Siz daha çok tarihteki güçlü kadınların hayatını ele alıyorsunuz. Karakteri mi seçip yazıyorsunuz yoksa hikayeleri mi sizi çeken?
Kadın ön planda benim için. Kadını tarihten soyutlayamazsınız. Belki de gerçek tarih aslında o kadar da erkek egemen değildir. Ben hikayeden yola çıkıyorum, seçtiğim karaktere ona en uygun bulduğum duygusal gömleği biçiyorum. Bugüne kadar tüm kahramanlarımın üstüne özel biçilmiş kaftan gibi oturdu yarattığım bu duygusal kurgu cümbüşü.
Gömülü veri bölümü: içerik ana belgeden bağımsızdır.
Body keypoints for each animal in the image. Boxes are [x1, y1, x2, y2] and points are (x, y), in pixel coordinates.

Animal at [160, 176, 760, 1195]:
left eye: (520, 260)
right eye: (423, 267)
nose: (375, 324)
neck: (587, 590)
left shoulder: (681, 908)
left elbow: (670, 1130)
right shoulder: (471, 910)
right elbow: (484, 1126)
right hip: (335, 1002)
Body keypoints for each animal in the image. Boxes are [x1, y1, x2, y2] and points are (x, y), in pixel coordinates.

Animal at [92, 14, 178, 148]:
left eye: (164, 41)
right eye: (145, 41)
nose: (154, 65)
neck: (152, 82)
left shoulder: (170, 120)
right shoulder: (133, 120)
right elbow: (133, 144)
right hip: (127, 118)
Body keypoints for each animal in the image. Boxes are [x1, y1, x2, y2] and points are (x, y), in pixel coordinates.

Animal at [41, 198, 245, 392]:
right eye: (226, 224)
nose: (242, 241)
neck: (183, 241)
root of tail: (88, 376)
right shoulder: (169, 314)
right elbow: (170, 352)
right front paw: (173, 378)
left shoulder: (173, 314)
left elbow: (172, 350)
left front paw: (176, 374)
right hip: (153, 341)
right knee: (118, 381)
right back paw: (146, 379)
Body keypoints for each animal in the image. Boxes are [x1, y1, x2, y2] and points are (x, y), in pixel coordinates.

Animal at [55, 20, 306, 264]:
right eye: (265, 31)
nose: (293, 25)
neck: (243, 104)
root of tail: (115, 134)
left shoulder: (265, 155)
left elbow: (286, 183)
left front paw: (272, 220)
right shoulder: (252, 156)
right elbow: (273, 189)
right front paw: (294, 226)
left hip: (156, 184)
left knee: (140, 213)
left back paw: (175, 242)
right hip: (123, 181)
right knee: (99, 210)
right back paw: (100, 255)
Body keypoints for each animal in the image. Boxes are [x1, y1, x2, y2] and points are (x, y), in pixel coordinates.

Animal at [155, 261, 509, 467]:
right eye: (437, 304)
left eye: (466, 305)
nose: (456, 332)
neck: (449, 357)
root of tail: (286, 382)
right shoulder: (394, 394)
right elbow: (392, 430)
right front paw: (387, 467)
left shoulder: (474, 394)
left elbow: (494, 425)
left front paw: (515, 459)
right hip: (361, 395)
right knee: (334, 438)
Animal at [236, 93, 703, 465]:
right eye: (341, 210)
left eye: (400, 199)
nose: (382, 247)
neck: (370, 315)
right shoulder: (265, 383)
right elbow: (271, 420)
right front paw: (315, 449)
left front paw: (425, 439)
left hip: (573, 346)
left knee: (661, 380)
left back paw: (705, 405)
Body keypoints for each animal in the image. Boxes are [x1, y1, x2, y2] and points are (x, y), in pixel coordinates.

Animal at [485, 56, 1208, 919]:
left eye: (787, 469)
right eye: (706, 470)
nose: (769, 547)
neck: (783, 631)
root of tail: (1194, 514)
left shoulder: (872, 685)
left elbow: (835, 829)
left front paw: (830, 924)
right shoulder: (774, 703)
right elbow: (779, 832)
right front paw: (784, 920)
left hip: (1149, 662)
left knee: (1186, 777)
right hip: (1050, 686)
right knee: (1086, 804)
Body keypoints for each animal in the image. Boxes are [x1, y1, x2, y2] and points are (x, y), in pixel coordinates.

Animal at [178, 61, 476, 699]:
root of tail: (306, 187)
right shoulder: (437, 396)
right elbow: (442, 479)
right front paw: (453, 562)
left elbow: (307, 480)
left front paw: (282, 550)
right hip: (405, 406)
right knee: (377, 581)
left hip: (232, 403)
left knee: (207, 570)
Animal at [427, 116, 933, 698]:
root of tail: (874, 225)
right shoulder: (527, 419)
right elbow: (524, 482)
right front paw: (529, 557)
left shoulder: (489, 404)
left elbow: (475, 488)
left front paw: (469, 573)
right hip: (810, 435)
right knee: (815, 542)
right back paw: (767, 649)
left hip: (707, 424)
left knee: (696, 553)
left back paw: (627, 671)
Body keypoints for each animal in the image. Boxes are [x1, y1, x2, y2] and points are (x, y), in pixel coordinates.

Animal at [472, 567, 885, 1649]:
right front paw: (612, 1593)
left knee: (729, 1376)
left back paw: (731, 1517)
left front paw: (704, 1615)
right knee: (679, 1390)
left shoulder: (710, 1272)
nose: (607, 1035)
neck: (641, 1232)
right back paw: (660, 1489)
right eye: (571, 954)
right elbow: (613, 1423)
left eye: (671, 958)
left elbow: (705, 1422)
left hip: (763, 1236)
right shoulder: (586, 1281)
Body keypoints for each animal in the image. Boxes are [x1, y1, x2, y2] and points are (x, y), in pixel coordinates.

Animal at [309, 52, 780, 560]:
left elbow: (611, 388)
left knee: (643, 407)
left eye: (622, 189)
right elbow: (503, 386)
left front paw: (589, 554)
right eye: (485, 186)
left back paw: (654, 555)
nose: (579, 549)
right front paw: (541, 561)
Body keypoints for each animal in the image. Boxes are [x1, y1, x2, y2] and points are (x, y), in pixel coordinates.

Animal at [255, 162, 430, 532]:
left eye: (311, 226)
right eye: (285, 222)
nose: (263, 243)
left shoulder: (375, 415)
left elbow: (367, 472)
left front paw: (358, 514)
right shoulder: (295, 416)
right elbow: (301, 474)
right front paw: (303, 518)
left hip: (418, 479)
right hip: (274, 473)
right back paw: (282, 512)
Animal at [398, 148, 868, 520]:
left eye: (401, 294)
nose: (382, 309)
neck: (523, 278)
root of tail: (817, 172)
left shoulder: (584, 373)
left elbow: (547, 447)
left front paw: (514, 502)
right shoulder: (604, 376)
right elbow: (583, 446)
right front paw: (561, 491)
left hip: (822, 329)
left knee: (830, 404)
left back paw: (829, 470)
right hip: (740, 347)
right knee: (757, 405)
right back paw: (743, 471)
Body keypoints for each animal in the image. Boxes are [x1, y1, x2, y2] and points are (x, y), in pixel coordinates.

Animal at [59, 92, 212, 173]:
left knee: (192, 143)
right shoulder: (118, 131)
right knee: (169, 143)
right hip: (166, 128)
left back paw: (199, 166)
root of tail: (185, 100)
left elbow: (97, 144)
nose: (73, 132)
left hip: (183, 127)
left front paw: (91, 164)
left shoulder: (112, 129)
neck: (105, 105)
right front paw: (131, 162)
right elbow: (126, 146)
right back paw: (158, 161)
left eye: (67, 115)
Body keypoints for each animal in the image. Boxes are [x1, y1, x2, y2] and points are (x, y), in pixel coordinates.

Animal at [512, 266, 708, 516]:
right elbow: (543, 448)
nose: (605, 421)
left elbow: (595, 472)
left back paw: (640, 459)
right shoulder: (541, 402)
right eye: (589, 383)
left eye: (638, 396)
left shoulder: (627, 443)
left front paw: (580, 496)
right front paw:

Kafa tutan kadınları seviyorum. Çığır açan, itiraz eden, hakkını arayan. Belki kendimi buluyorum, kim bilir.

Demet Altınyeleklioğlu - Resim : 1

Şuküfe Nihal, unutulmuşluğuna kırgın ama en çok kendisine. Peki, bir yazar olarak siz unutulma hissini nasıl yorumluyorsunuz? 
Unutulmak üzerine o kadar çok yazılıp çizilmiş ki, sözcük daha ağızdan döküldüğü anda bıraktığı buruk tat hissediliyor. Hak edilmemiş bir unutulmak yıkıcıdır. Bu aşkta da böyledir, sanatta da böyledir, siyasette de böyledir. İnsan, sevilmek, beğenilmek, takdir görmek ve anılmak ister. Aslında tüm çabamız bu dünyada kalıcı bir şeyler bırakmak uğruna değil mi? Çünkü unutulmaktan korkuyoruz. Şükufe ne sanatta, ne aşkta unutulmayı asla hak etmemişti. Biraz da onun bu unutulmuşluğuna çok içerlemiş olmam bu kitabın ortaya çıkmasına neden oldu.

Sizi en çok etkileyen Şuküfe Nihal şiiri hangisi?
İnanma şiirindeki unutulmuşluk hissi beni derinden etkilemişti. Aşk, Nihal’in hayatının merkezinde olmasa da hayatını hep çok etkilemiş. Şükufe hayalinde kurduğu ideal aşkı aradı her zaman. Etrafında onu gerçekten seven erkekler olduğunun farkındaydı. Bir kısmına ilgi de duydu. Ama Faruk Nafiz hariç hiçbiri onun aradığı, özlediği duygu zenginliğini, heyecanı, kadınsılığı veremedi. Bir röportajında; “Beni gerçekten seven tek erkeğin Osman Fahri olduğunu anladım” demişti. Bu acıyı ölene kadar kalbinde yaşattı.